__About this task__: Your answer should consist only of the line with "line: (99, 865) -> (85, 748), dashed -> solid" and the lines after it, reproduced exactly through the end of the entries below.

Segment Start: Exercise data

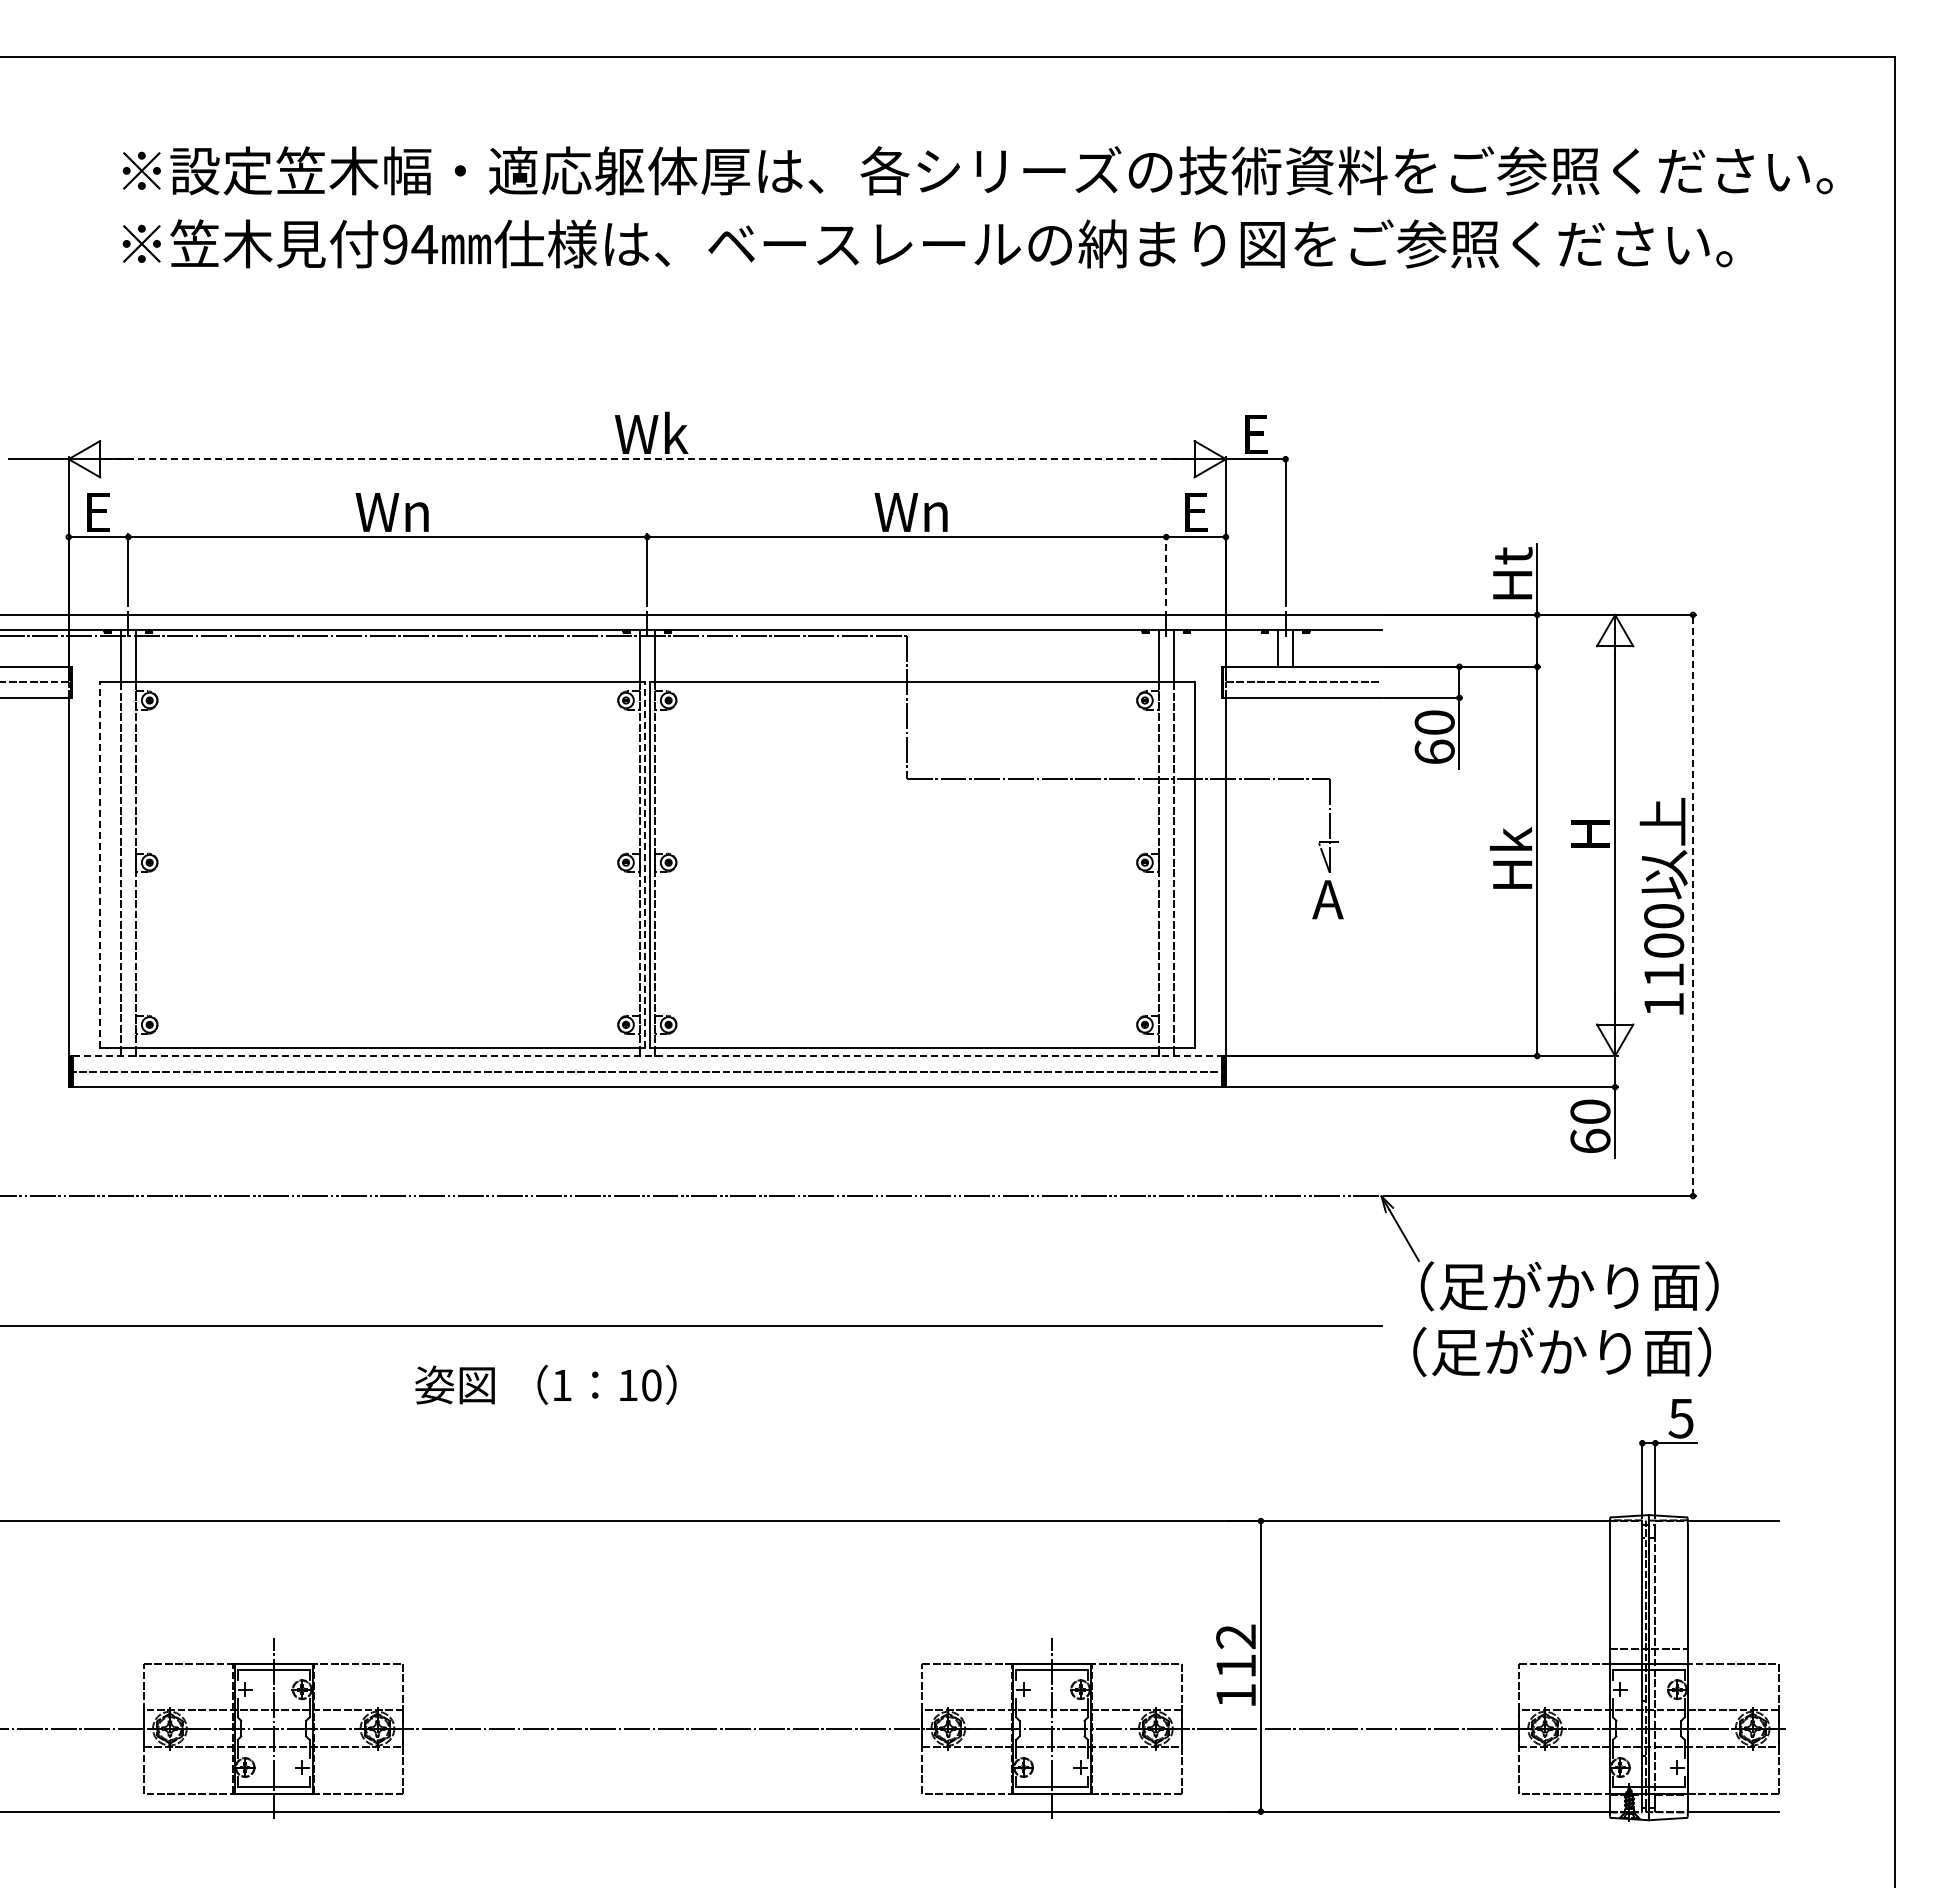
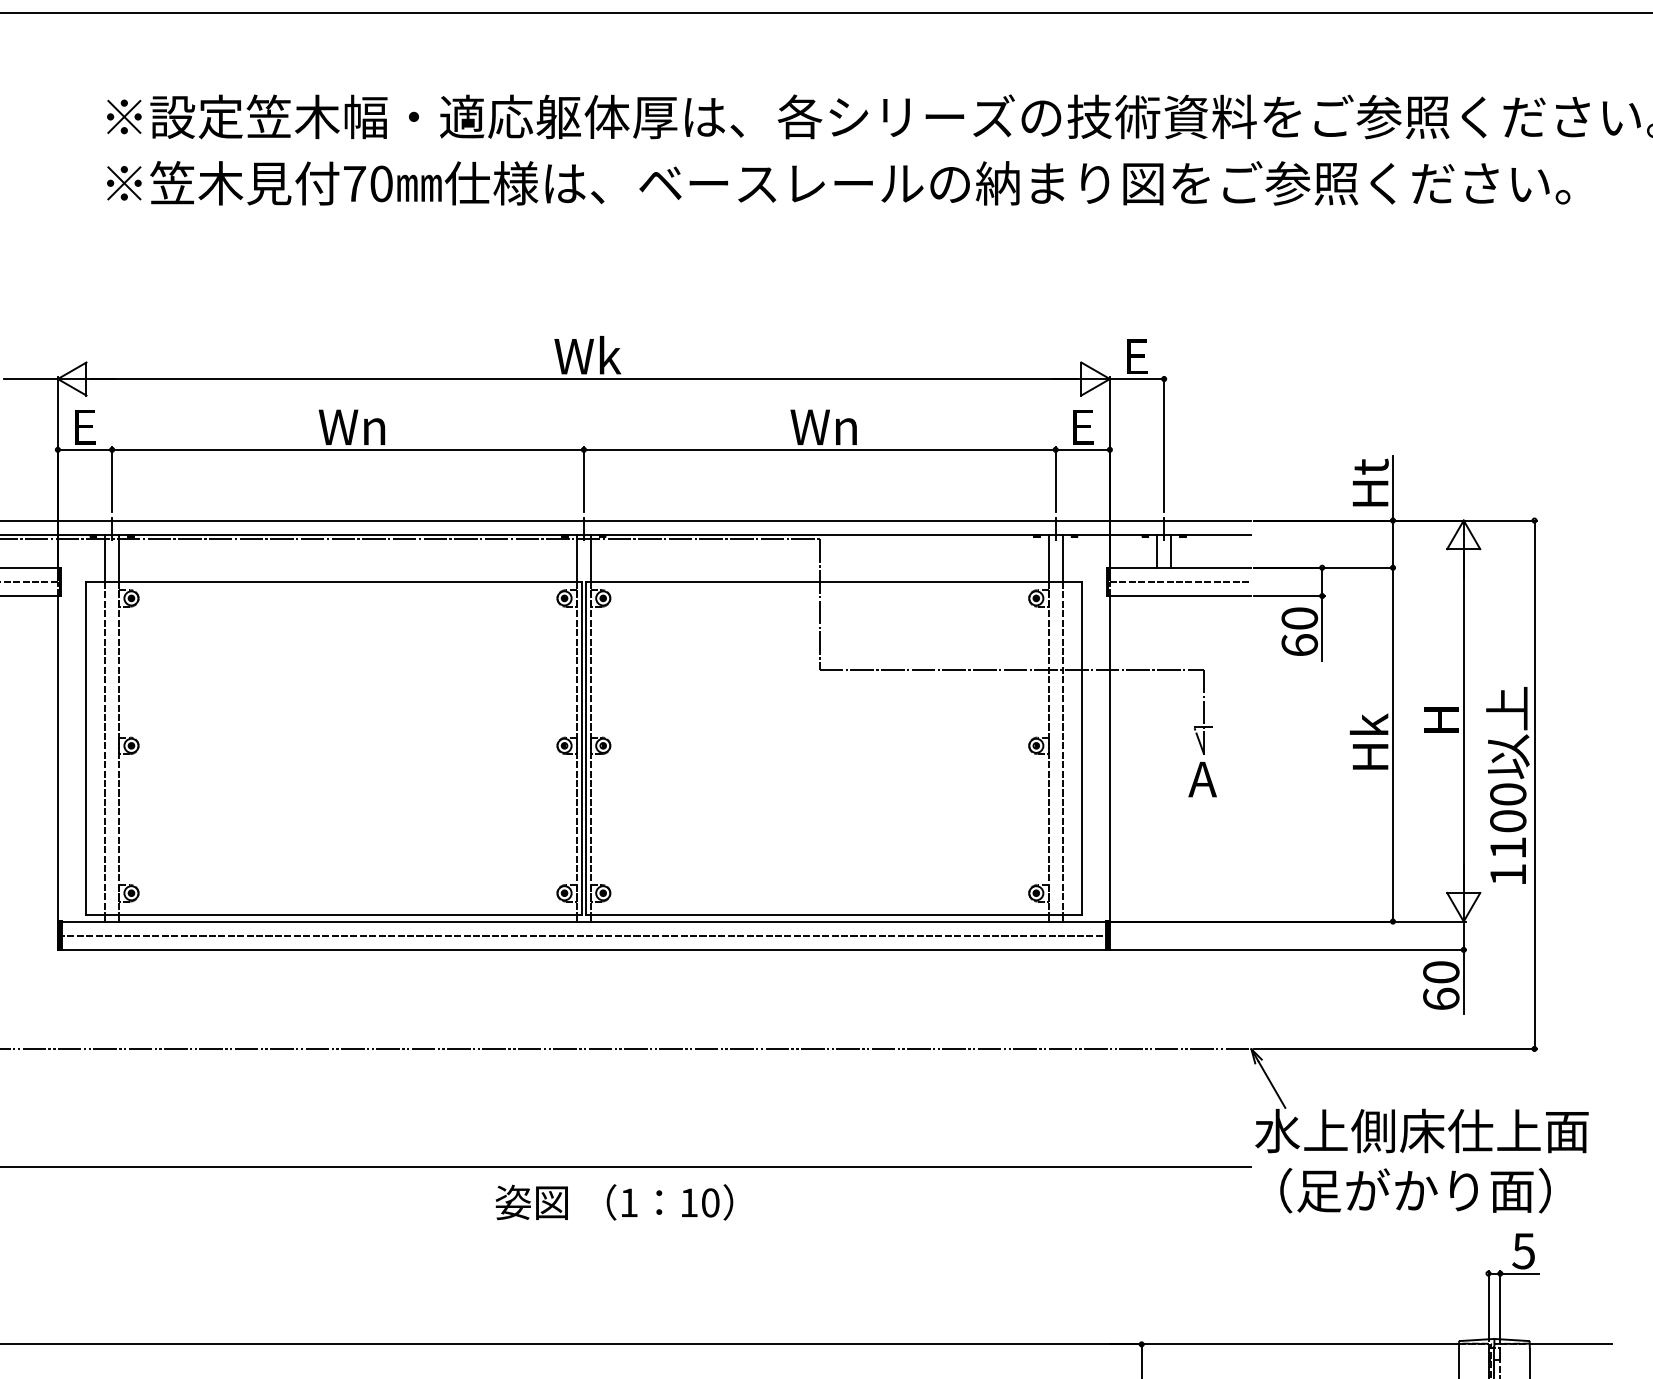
text: (410, 244) -> (368, 183), 94 -> 70
line: (647, 459) -> (584, 379), dashed -> solid
line: (1166, 570) -> (1055, 480), dashed -> solid
line: (99, 865) -> (85, 748), dashed -> solid
line: (644, 865) -> (581, 748), dashed -> solid
line: (1692, 905) -> (1534, 784), dashed -> solid
line: (647, 1055) -> (584, 921), dashed -> solid
text: (1568, 1286) -> (1421, 1131), （足がかり面） -> 水上側床仕上面
text: (545, 1384) -> (614, 1202), moved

Segment End: Exercise data

__Task output__:
line: (99, 865) -> (85, 748), dashed -> solid
line: (644, 865) -> (581, 748), dashed -> solid
line: (1692, 905) -> (1534, 784), dashed -> solid
line: (647, 1055) -> (584, 921), dashed -> solid
text: (1568, 1286) -> (1421, 1131), （足がかり面） -> 水上側床仕上面
text: (545, 1384) -> (614, 1202), moved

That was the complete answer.